FWIW, I fear someone here tells me I've been missing a launch flag. Alas, it's my truth and I can't hold it in anymore.
As far as Apple providing anything, why are they the expected ones providing it? There are a gigabazillionumpteen text editors that can reformat JSON. I have Xcode, and have associated JSON with a different editor. Not once has it ever changed on me.
I know the procedure.
The issue is that Xcode updates and macOS updates tend to reset those associations back. There's a long-running Apple Community thread titled literally "Stop hijacking file extensions with xcode" ( https://discussions.apple.com/thread/253702137?sortBy=rank ) and another I saw recently where a user documents their .md associations reverting after closing their laptop lid.
It's not universal, but it's not delusion either.
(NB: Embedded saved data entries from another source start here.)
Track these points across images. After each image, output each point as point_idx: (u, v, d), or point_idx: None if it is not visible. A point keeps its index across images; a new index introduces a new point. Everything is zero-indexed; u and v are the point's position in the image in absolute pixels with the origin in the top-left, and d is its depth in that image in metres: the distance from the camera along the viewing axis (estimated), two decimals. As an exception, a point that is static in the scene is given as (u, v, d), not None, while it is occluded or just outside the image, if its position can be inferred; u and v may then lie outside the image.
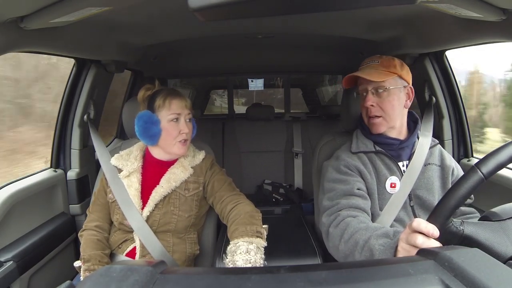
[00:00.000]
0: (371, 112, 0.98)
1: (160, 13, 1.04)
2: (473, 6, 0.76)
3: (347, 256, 0.82)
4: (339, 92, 3.41)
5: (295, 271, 0.40)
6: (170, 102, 1.03)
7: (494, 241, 0.57)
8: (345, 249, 0.82)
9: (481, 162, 0.58)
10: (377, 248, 0.73)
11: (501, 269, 0.38)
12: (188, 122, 1.06)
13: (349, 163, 0.99)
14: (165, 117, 1.03)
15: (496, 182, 1.19)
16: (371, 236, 0.76)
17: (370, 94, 0.97)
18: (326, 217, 0.92)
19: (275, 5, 0.41)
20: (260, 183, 2.29)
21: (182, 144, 1.05)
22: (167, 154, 1.08)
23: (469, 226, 0.59)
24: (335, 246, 0.87)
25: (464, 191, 0.57)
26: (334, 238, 0.87)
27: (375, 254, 0.73)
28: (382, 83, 0.96)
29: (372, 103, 0.97)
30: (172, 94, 1.05)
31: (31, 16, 0.74)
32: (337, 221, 0.88)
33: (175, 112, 1.03)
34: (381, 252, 0.71)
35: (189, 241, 1.08)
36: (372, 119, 0.99)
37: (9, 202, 1.11)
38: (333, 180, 0.99)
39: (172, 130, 1.03)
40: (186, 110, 1.05)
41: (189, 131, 1.05)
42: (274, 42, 1.62)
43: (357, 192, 0.94)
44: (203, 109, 3.41)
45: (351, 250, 0.80)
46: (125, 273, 0.38)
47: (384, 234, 0.74)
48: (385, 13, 1.10)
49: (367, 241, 0.76)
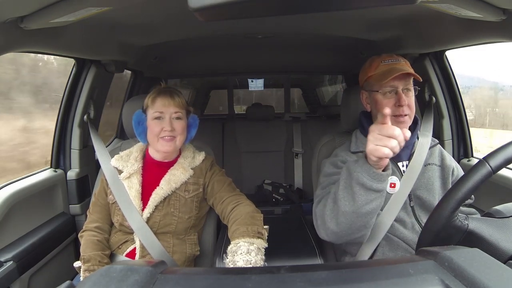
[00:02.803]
0: (403, 111, 0.95)
1: (160, 13, 1.04)
2: (473, 6, 0.76)
3: (331, 211, 0.83)
4: (339, 92, 3.42)
5: (295, 271, 0.40)
6: (154, 100, 1.03)
7: (498, 237, 0.57)
8: (328, 207, 0.84)
9: (490, 155, 0.58)
10: (350, 162, 0.80)
11: (501, 269, 0.38)
12: (174, 120, 1.03)
13: (347, 160, 0.99)
14: (149, 115, 1.04)
15: (496, 182, 1.19)
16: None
17: (403, 93, 0.96)
18: (315, 205, 0.93)
19: (275, 5, 0.41)
20: (260, 183, 2.29)
21: (166, 141, 1.03)
22: (157, 152, 1.08)
23: (473, 221, 0.59)
24: (322, 219, 0.86)
25: (472, 184, 0.57)
26: (320, 213, 0.87)
27: (350, 166, 0.79)
28: (410, 82, 0.96)
29: (406, 102, 0.96)
30: (160, 92, 1.04)
31: (31, 16, 0.74)
32: (322, 200, 0.90)
33: (157, 110, 1.02)
34: (353, 163, 0.78)
35: (189, 242, 1.08)
36: (402, 117, 0.96)
37: (9, 202, 1.11)
38: (329, 174, 0.98)
39: (154, 127, 1.02)
40: (172, 108, 1.03)
41: (174, 129, 1.02)
42: (274, 42, 1.62)
43: None
44: (203, 109, 3.41)
45: (333, 198, 0.83)
46: (125, 273, 0.38)
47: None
48: (385, 13, 1.10)
49: (342, 170, 0.82)
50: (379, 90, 0.96)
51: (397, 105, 0.94)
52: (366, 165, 0.75)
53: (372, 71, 0.98)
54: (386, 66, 0.96)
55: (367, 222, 0.82)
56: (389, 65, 0.96)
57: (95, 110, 1.44)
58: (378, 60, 0.99)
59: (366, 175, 0.75)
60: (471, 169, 0.59)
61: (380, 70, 0.96)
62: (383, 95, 0.96)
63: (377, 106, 0.98)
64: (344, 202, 0.79)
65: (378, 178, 0.75)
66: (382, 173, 0.75)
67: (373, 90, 0.99)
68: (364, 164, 0.76)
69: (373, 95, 0.99)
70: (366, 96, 1.04)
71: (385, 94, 0.96)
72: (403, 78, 0.95)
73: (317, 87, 3.63)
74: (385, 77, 0.92)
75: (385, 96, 0.96)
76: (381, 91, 0.96)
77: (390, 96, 0.96)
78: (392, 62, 0.97)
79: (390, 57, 0.98)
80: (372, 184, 0.75)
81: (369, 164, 0.75)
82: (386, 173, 0.76)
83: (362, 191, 0.76)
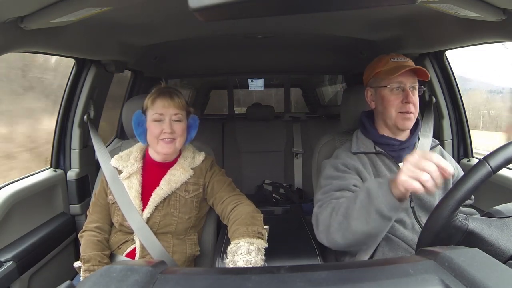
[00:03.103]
0: (409, 108, 0.97)
1: (160, 13, 1.04)
2: (473, 6, 0.76)
3: (339, 224, 0.81)
4: (339, 92, 3.42)
5: (295, 271, 0.40)
6: (154, 101, 1.02)
7: (498, 237, 0.57)
8: (337, 218, 0.81)
9: (490, 155, 0.58)
10: (371, 185, 0.75)
11: (501, 269, 0.38)
12: (174, 122, 1.03)
13: (347, 162, 0.99)
14: (149, 116, 1.03)
15: (496, 182, 1.19)
16: (363, 185, 0.79)
17: (410, 91, 0.97)
18: (317, 208, 0.92)
19: (275, 5, 0.41)
20: (260, 183, 2.29)
21: (166, 143, 1.02)
22: (157, 154, 1.08)
23: (473, 221, 0.59)
24: (325, 225, 0.85)
25: (472, 184, 0.57)
26: (324, 219, 0.86)
27: (371, 189, 0.75)
28: (416, 82, 0.98)
29: (413, 100, 0.97)
30: (160, 93, 1.03)
31: (31, 16, 0.74)
32: (326, 206, 0.88)
33: (157, 112, 1.02)
34: (376, 187, 0.74)
35: (189, 242, 1.08)
36: (407, 114, 0.97)
37: (9, 202, 1.11)
38: (329, 176, 0.98)
39: (154, 129, 1.02)
40: (172, 109, 1.02)
41: (174, 131, 1.02)
42: (274, 42, 1.62)
43: (352, 188, 0.93)
44: (203, 109, 3.41)
45: (344, 213, 0.80)
46: (125, 273, 0.38)
47: (374, 180, 0.78)
48: (385, 13, 1.10)
49: (360, 189, 0.78)
50: (387, 86, 0.97)
51: (404, 101, 0.96)
52: (389, 196, 0.72)
53: (381, 67, 1.00)
54: (395, 63, 0.99)
55: (375, 239, 0.84)
56: (398, 62, 0.99)
57: (95, 110, 1.44)
58: (387, 58, 1.01)
59: (387, 204, 0.72)
60: (471, 169, 0.59)
61: (389, 66, 0.98)
62: (391, 91, 0.98)
63: (384, 102, 0.99)
64: (357, 222, 0.77)
65: (396, 208, 0.73)
66: (400, 204, 0.73)
67: (380, 86, 1.00)
68: (387, 194, 0.72)
69: (380, 91, 1.00)
70: (371, 94, 1.04)
71: (392, 90, 0.98)
72: (411, 76, 0.97)
73: (317, 87, 3.63)
74: (395, 72, 0.94)
75: (392, 92, 0.98)
76: (389, 87, 0.97)
77: (397, 92, 0.97)
78: (400, 60, 1.00)
79: (398, 55, 1.01)
80: (390, 214, 0.74)
81: (392, 194, 0.72)
82: (404, 204, 0.75)
83: (379, 218, 0.74)
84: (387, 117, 0.99)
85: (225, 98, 2.88)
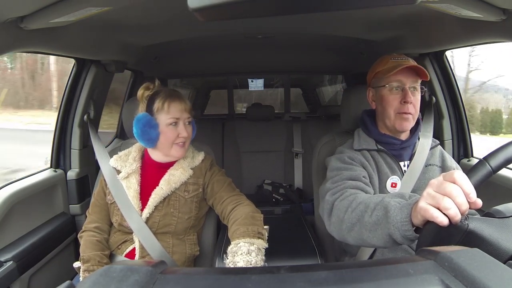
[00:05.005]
0: (408, 109, 0.96)
1: (160, 13, 1.04)
2: (473, 6, 0.76)
3: (352, 225, 0.77)
4: (339, 92, 3.41)
5: (295, 271, 0.40)
6: (169, 105, 1.01)
7: (498, 237, 0.57)
8: (351, 217, 0.77)
9: (490, 155, 0.57)
10: (392, 204, 0.67)
11: (501, 269, 0.38)
12: (187, 125, 1.04)
13: (353, 155, 0.99)
14: (163, 121, 1.01)
15: (496, 182, 1.19)
16: (384, 197, 0.72)
17: (409, 91, 0.96)
18: (330, 196, 0.88)
19: (275, 5, 0.41)
20: (260, 183, 2.29)
21: (180, 147, 1.04)
22: (165, 156, 1.07)
23: (473, 221, 0.59)
24: (339, 218, 0.81)
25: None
26: (339, 211, 0.82)
27: (390, 210, 0.67)
28: (418, 82, 0.97)
29: (412, 100, 0.96)
30: (172, 96, 1.03)
31: (31, 16, 0.74)
32: (344, 196, 0.83)
33: (173, 117, 1.01)
34: (396, 209, 0.66)
35: (189, 242, 1.08)
36: (406, 115, 0.96)
37: (9, 202, 1.11)
38: (337, 168, 0.96)
39: (170, 134, 1.01)
40: (186, 113, 1.03)
41: (188, 134, 1.04)
42: (274, 42, 1.62)
43: (363, 179, 0.91)
44: (203, 109, 3.41)
45: (359, 216, 0.75)
46: (125, 273, 0.38)
47: (399, 195, 0.71)
48: (385, 13, 1.10)
49: (381, 201, 0.71)
50: (386, 85, 0.97)
51: (403, 101, 0.96)
52: (407, 225, 0.63)
53: (381, 67, 1.00)
54: (394, 62, 0.98)
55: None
56: (398, 62, 0.98)
57: (95, 110, 1.44)
58: (387, 57, 1.01)
59: (402, 232, 0.65)
60: (471, 169, 0.58)
61: (388, 65, 0.98)
62: (390, 90, 0.97)
63: (383, 102, 0.99)
64: (369, 234, 0.74)
65: (411, 240, 0.65)
66: (415, 234, 0.64)
67: (380, 85, 1.00)
68: (405, 222, 0.64)
69: (380, 90, 1.00)
70: (372, 94, 1.05)
71: (391, 89, 0.97)
72: (411, 76, 0.96)
73: (317, 87, 3.63)
74: (392, 70, 0.94)
75: (391, 92, 0.97)
76: (388, 86, 0.97)
77: (396, 92, 0.97)
78: (401, 59, 0.99)
79: (399, 55, 1.01)
80: (401, 241, 0.67)
81: (411, 223, 0.63)
82: (416, 235, 0.66)
83: (390, 240, 0.69)
84: (386, 117, 0.99)
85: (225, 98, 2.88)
The deeper annoyance is extensionless files and edge cases -- log files, build artifacts, random output from scripts ... where there's no clean association to override.
Those fall through to whatever macOS thinks is clever, which is often Xcode.
As for "why should Apple provide it" -- because the company was founded by a guy named Steve who believed that details and care matter. Someone who said how the insides of a computer looks is as important as the outside and nagged his partner until the circuits looked right in their home-brew project.
Also yes, fair point, I should just fix it and stop complaining.
I failed at that today. Please forgive me.